> STORED DATA:
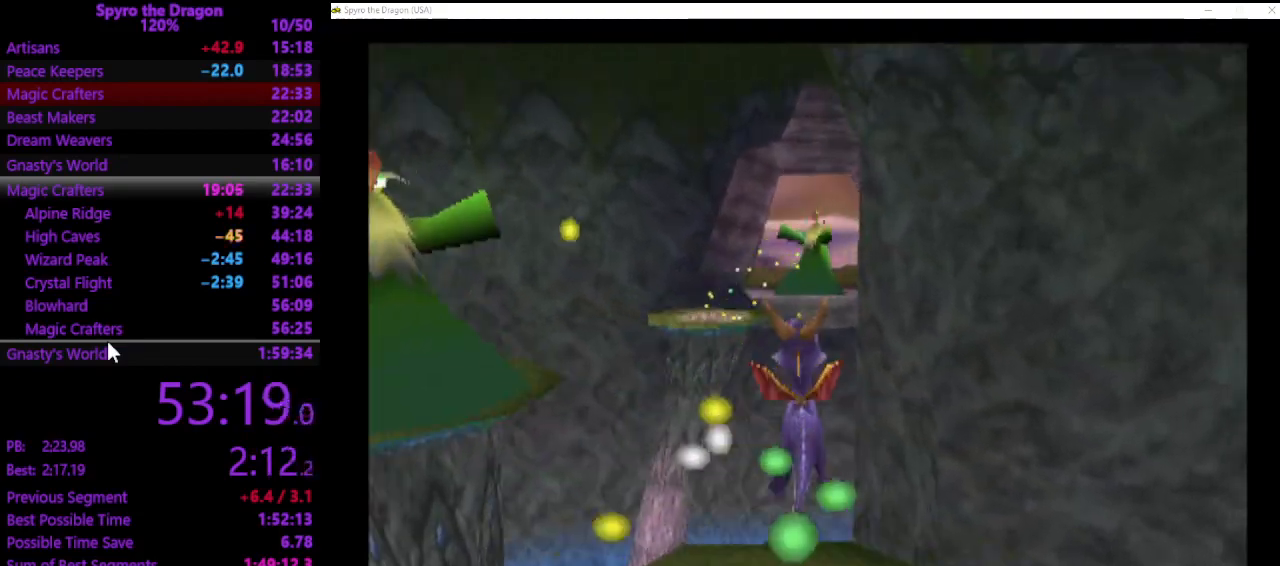
{"buttons": [], "left_stick": "up", "events": []}
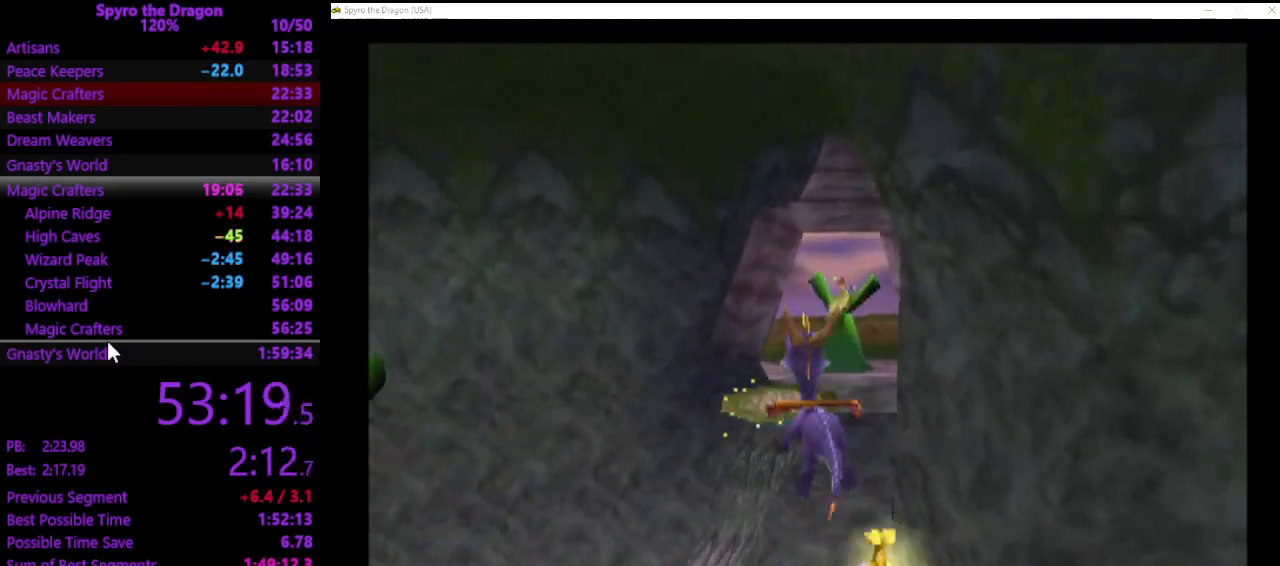
{"buttons": ["SQUARE"], "left_stick": "up", "events": [[233, "CIRCLE", "down"], [300, "CIRCLE", "up"], [467, "SQUARE", "down"]]}
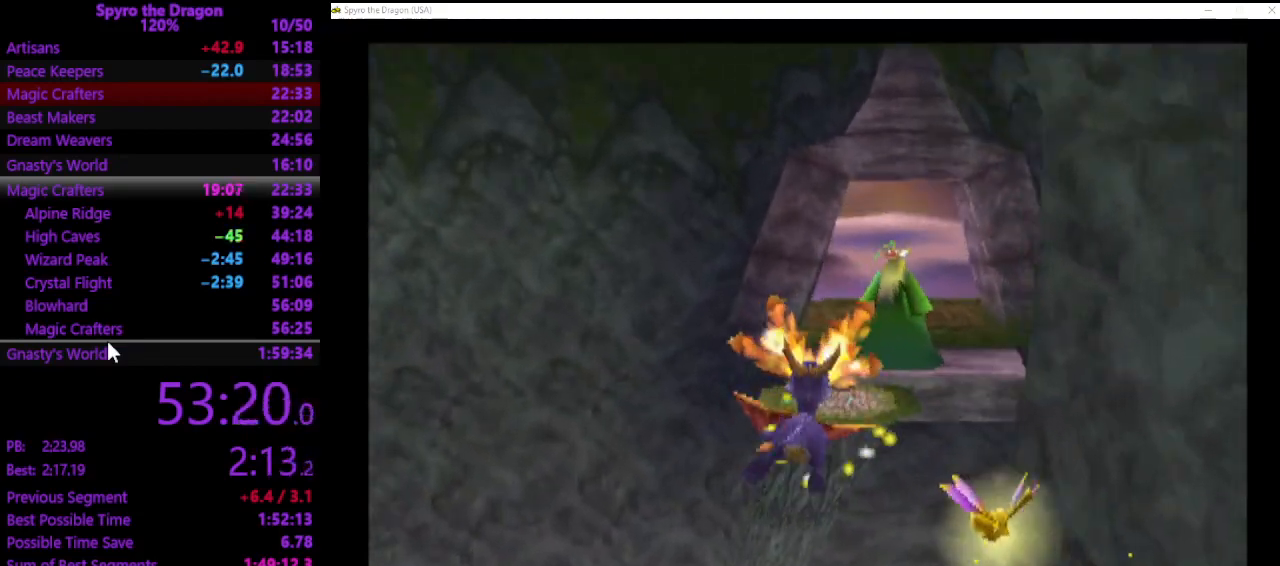
{"buttons": ["SQUARE"], "left_stick": "up-right", "events": [[367, "left_stick", "up-right"]]}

> WORK TO BE COMPLETED: The answer should be an exact copy of the material, with its pictures removed.

> ANSWER:
{"buttons": [], "left_stick": "up", "events": []}
{"buttons": ["SQUARE"], "left_stick": "up", "events": [[233, "CIRCLE", "down"], [300, "CIRCLE", "up"], [467, "SQUARE", "down"]]}
{"buttons": ["SQUARE"], "left_stick": "up-right", "events": [[367, "left_stick", "up-right"]]}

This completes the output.